Mar Matti Monastery is a famous monastery situated about 20 km east of Mosul on the top of Mount Alfaf (Mount Maqloub). It was built by Mar Matte, a monk who fled with several other monks in 362 from the Monastery of Zuknin near the city of Amid (Diyarbakır) in the southern part of Asia Minor (present-day Turkey) and the north of Iraq during the reign of Emperor Julian the Apostate (361-363). It has a library containing Syriac scriptures.

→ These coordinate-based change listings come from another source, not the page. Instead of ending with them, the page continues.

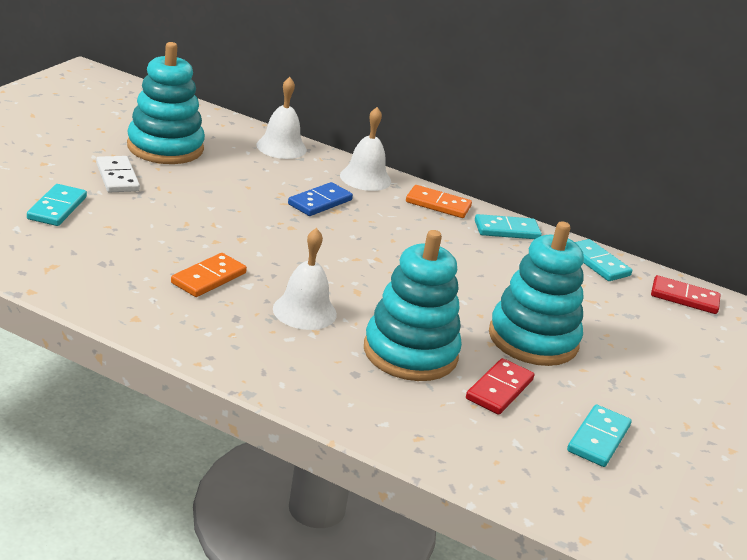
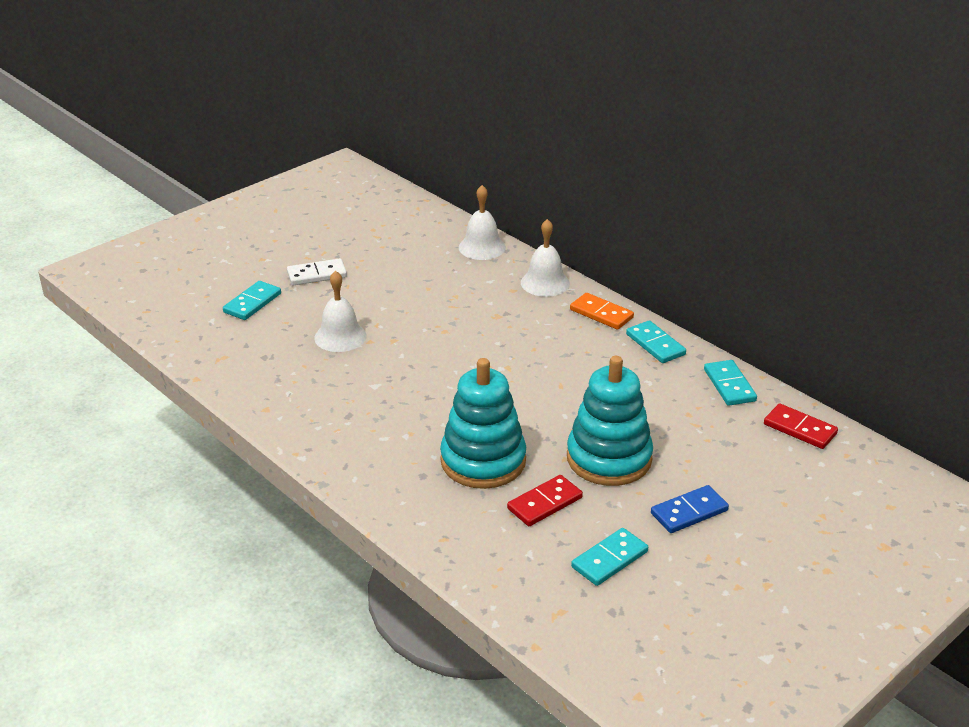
camera: 25 degrees right, 5 degrees up
white domino [96,156,140,193] -> white domino turned 75 degrees clockwise [287,258,347,286]
turquoise stacking toy [127,42,205,164] -> none
orange domino [171,253,247,297] -> none
white bell [273,228,337,330] -> white bell moved to [314,271,367,352]
blue domino [288,182,353,216] -> blue domino moved to [651,485,729,533]
turquoise domino [475,214,542,239] -> turquoise domino turned 45 degrees clockwise [626,320,686,363]

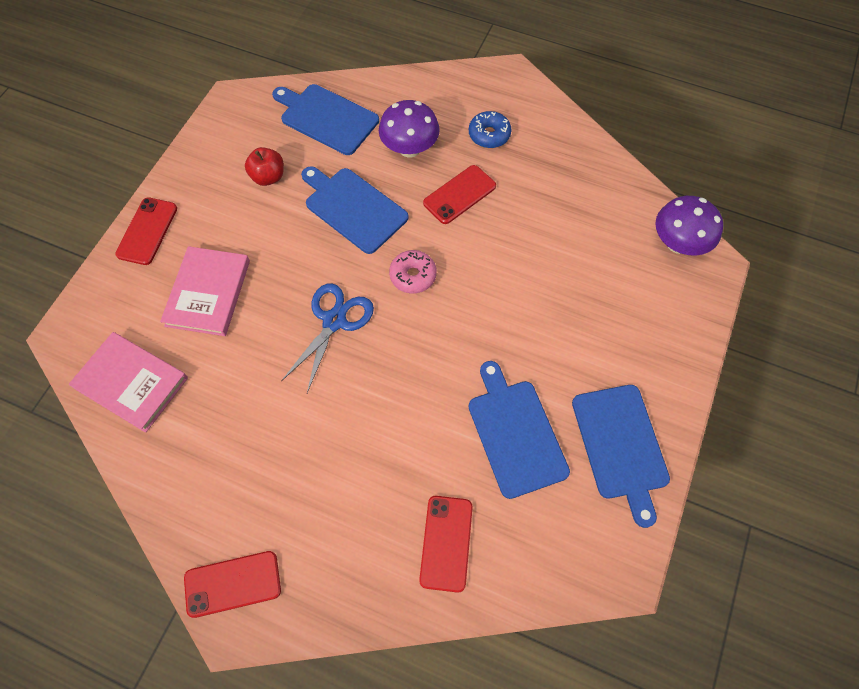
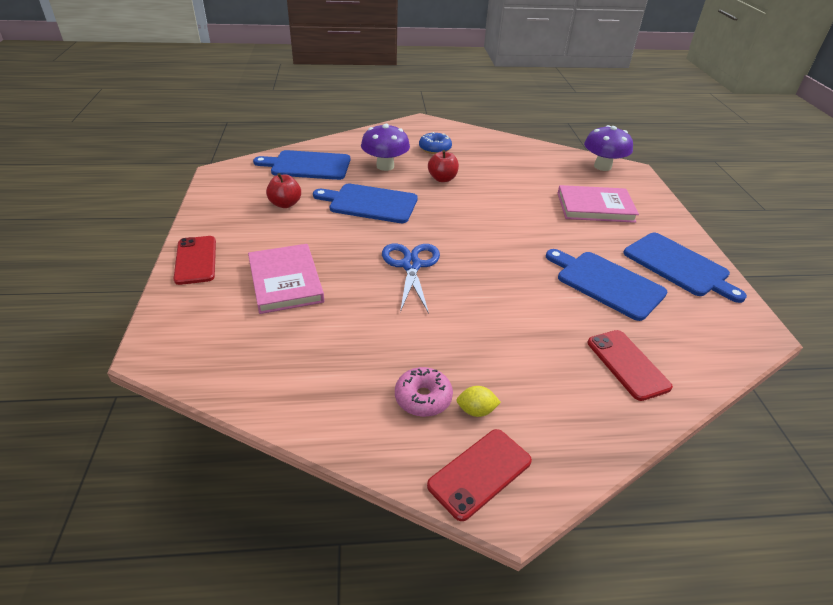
camera: 30 degrees left, 25 degrees down
pink book [69,332,188,433] -> pink book moved to [558,185,639,223]
pink donut [389,250,437,294] -> pink donut moved to [395,367,453,417]
red phone [423,165,496,224] -> red apple [428,150,459,182]
none -> yellow lemon [456,386,501,417]

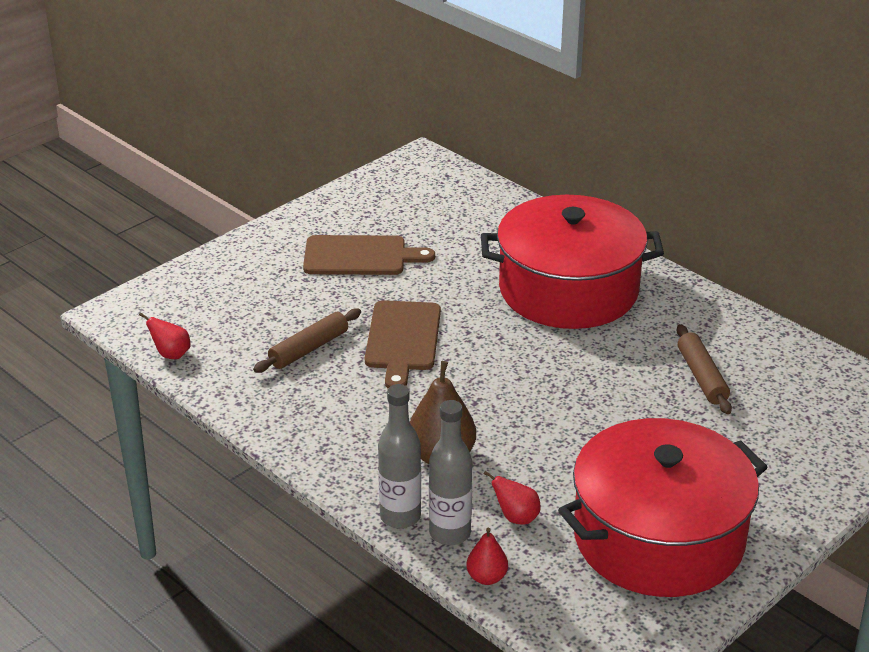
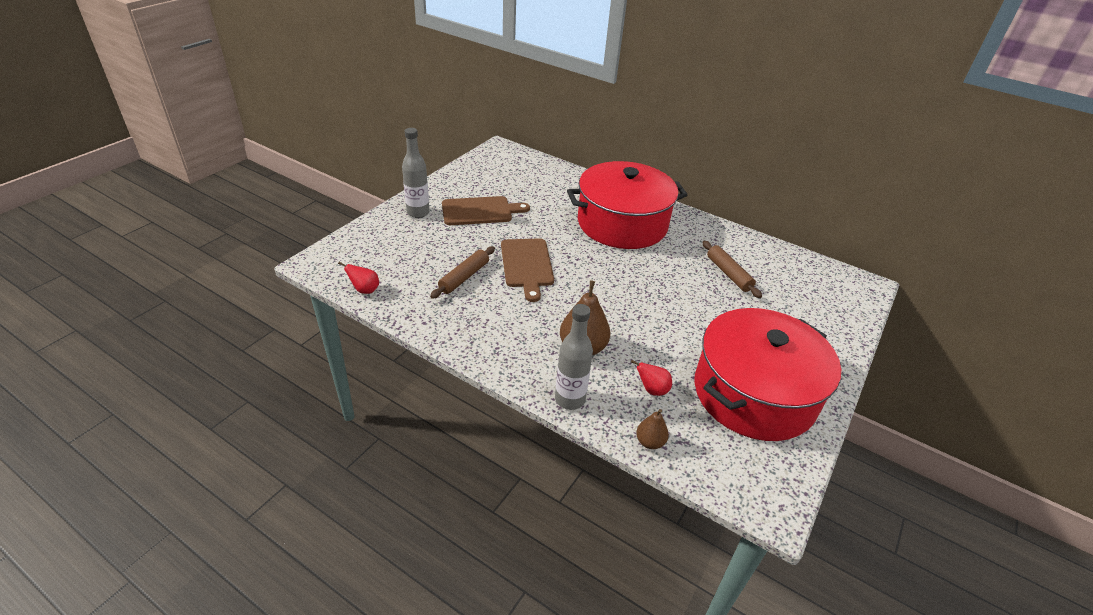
camera: 15 degrees left, 5 degrees up
grey bottle [429,400,472,545] -> grey bottle moved to [402,128,429,218]
red pear [466,528,508,585] -> brown pear [636,409,669,449]

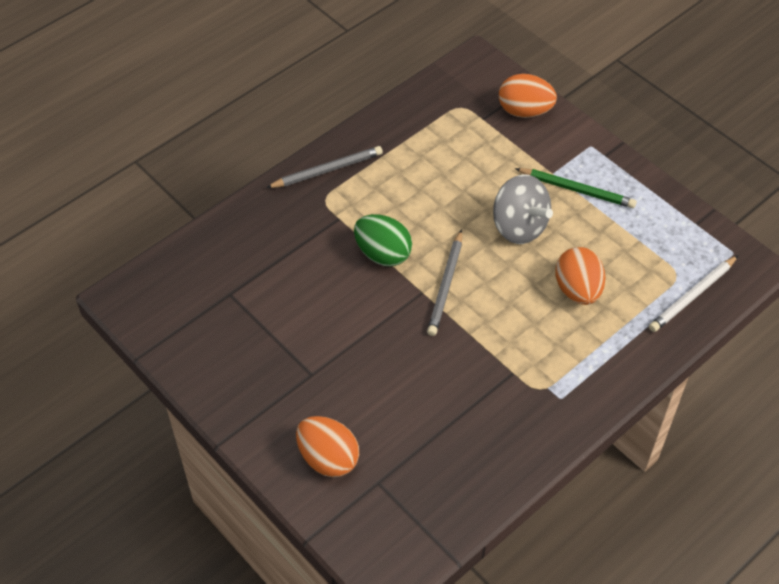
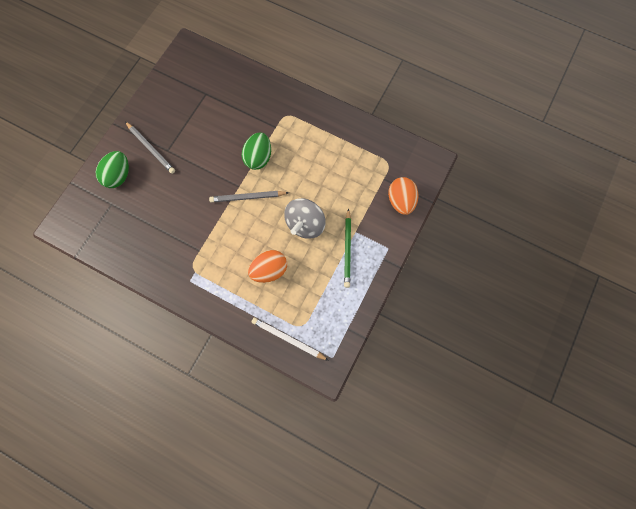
camera: 70 degrees right, 20 degrees up
grey pencil [266,146,383,188] -> grey pencil moved to [125,122,175,174]
orange egg [296,416,359,477] -> green egg [96,151,129,188]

=== Monastery of Mar Behnam ===
The Monastery of Mar Behnam is also called Deir Al-Jubb (The Cistern Monastery). Situated in the Nineveh Plain near Nimrud about 32 km southwest of Mosul, it was built in the 4th century and expanded in the 12th or 13th century. The monastery is a great fort-like building rising next to the tomb of Mar Behnam. This was a prince who was killed by the Sassanians, perhaps during the 4th century. A legend made him a son of an Assyrian king.

=== Mart Meskinta Chaldean Church ===
Mart Meskinta Church is a historic Chaldean Catholic church located in Mosul. The church dates originally from the twelfth century but underwent a significant renovation in 1851. It takes its name from a martyred woman named Meskinta, who reportedly defied the shah of the Sassanian Empire, Yazdegerd II (ruled 438-457 CE). It is the only church in Iraq named after this saint.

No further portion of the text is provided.